Indonesian doctors are observing 10 patients with bird flu-like symptoms, a senior health official said on Thursday, amid fears a deadly avian influenza outbreak was spreading in the Indonesian capital.

Four Indonesians are already confirmed to have died since July from the highly pathogenic H5N1 strain of bird flu, which has killed 64 people in four Asian countries since late 2003 and has been found in birds in Russia and Europe.

Alert level at 'three'
Despite the spread of the disease and developments in Indonesia, the avian flu outbreak was still at a level three alert on a scale of six, said Chan.

“Until we see further evidence we are still at phase three of the pandemic alert,” said Chan, director of health in Hong Kong in 1997 when H5N1 first appeared, infecting 18 and killing six. Chan ordered the culling of 1.5 million birds in Hong Kong.

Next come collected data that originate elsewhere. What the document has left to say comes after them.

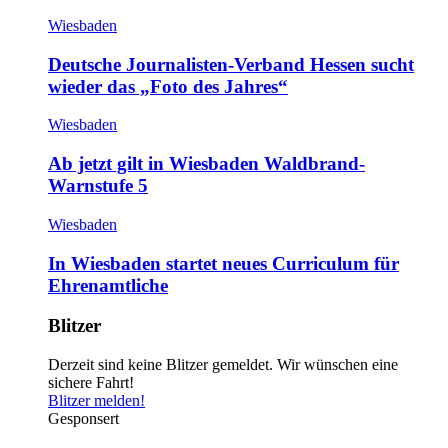
Wiesbaden
Deutsche Journalisten-Verband Hessen sucht
wieder das „Foto des Jahres“
Wiesbaden
Ab jetzt gilt in Wiesbaden Waldbrand-
Warnstufe 5
Wiesbaden
In Wiesbaden startet neues Curriculum für
Ehrenamtliche
Blitzer
Derzeit sind keine Blitzer gemeldet. Wir wünschen eine
sichere Fahrt!
Blitzer melden!
Gesponsert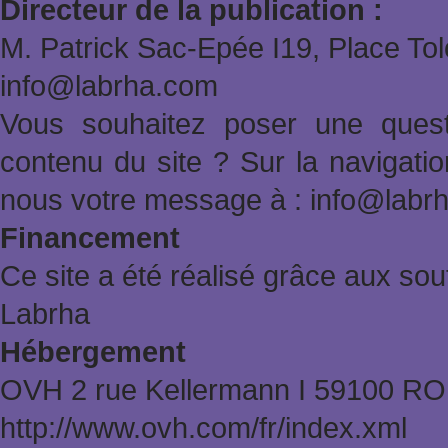
Directeur de la publication :
M. Patrick Sac-Epée Ι19, Place To
info@labrha.com
Vous souhaitez poser une quest
contenu du site ? Sur la navigat
nous votre message à : info@labr
Financement
Ce site a été réalisé grâce aux sout
Labrha
Hébergement
OVH 2 rue Kellermann Ι 59100 
http://www.ovh.com/fr/index.xml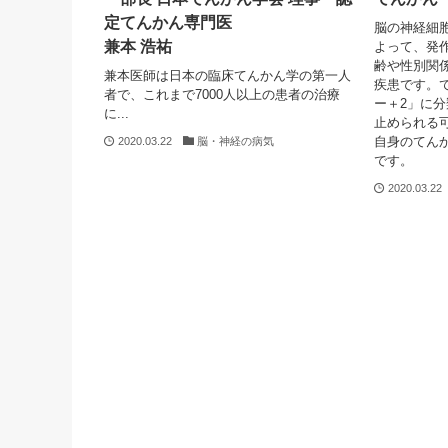
定てんかん専門医
脳の神経細
兼本 浩祐
よって、発
齢や性別関
兼本医師は日本の臨床てんかん学の第一人
疾患です。
者で、これまで7000人以上の患者の治療
ー＋2」に
に...
止められる
自身のてん
2020.03.22
脳・神経の病気
です。
2020.03.22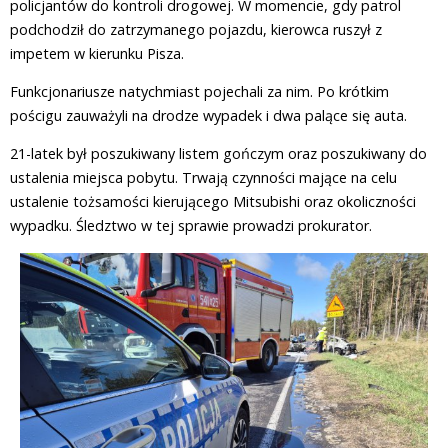
policjantów do kontroli drogowej. W momencie, gdy patrol
podchodził do zatrzymanego pojazdu, kierowca ruszył z
impetem w kierunku Pisza.
Funkcjonariusze natychmiast pojechali za nim. Po krótkim
pościgu zauważyli na drodze wypadek i dwa palące się auta.
21-latek był poszukiwany listem gończym oraz poszukiwany do
ustalenia miejsca pobytu. Trwają czynności mające na celu
ustalenie tożsamości kierującego Mitsubishi oraz okoliczności
wypadku. Śledztwo w tej sprawie prowadzi prokurator.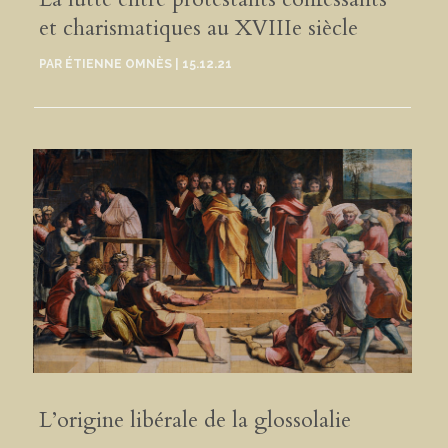
et charismatiques au XVIIIe siècle
PAR
ÉTIENNE OMNÈS
|
15.12.21
L’origine libérale de la glossolalie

Under the alert system: level one is no outbreak, level two poultry outbreaks, level 3 poultry and human cases, level four small clusters of human transmission, level five large, localized clusters of human transmission and level six a pandemic with large scale human transmissions in several countries.

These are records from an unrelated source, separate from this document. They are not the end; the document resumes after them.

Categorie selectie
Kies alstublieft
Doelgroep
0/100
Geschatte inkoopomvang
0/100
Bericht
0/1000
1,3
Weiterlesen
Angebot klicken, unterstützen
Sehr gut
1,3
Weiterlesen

The WHO says health officials will have about 21 days in which to contain the first cluster of human-to-human transmission before the disease rapidly spreads into other countries and becomes a pandemic, possibly killing millions.

The WHO plans a mass treatment with the anti-viral drug Tamiflu in cluster areas in the hope of containing the disease.

In the meantime, it is urging countries to cull infected poultry as the best method of stopping the disease spreading in Asia where people and poultry live side by side.

The Indonesian government has launched a vaccination drive for poultry but carried out only limited culling because it does not have enough money to compensate farmers.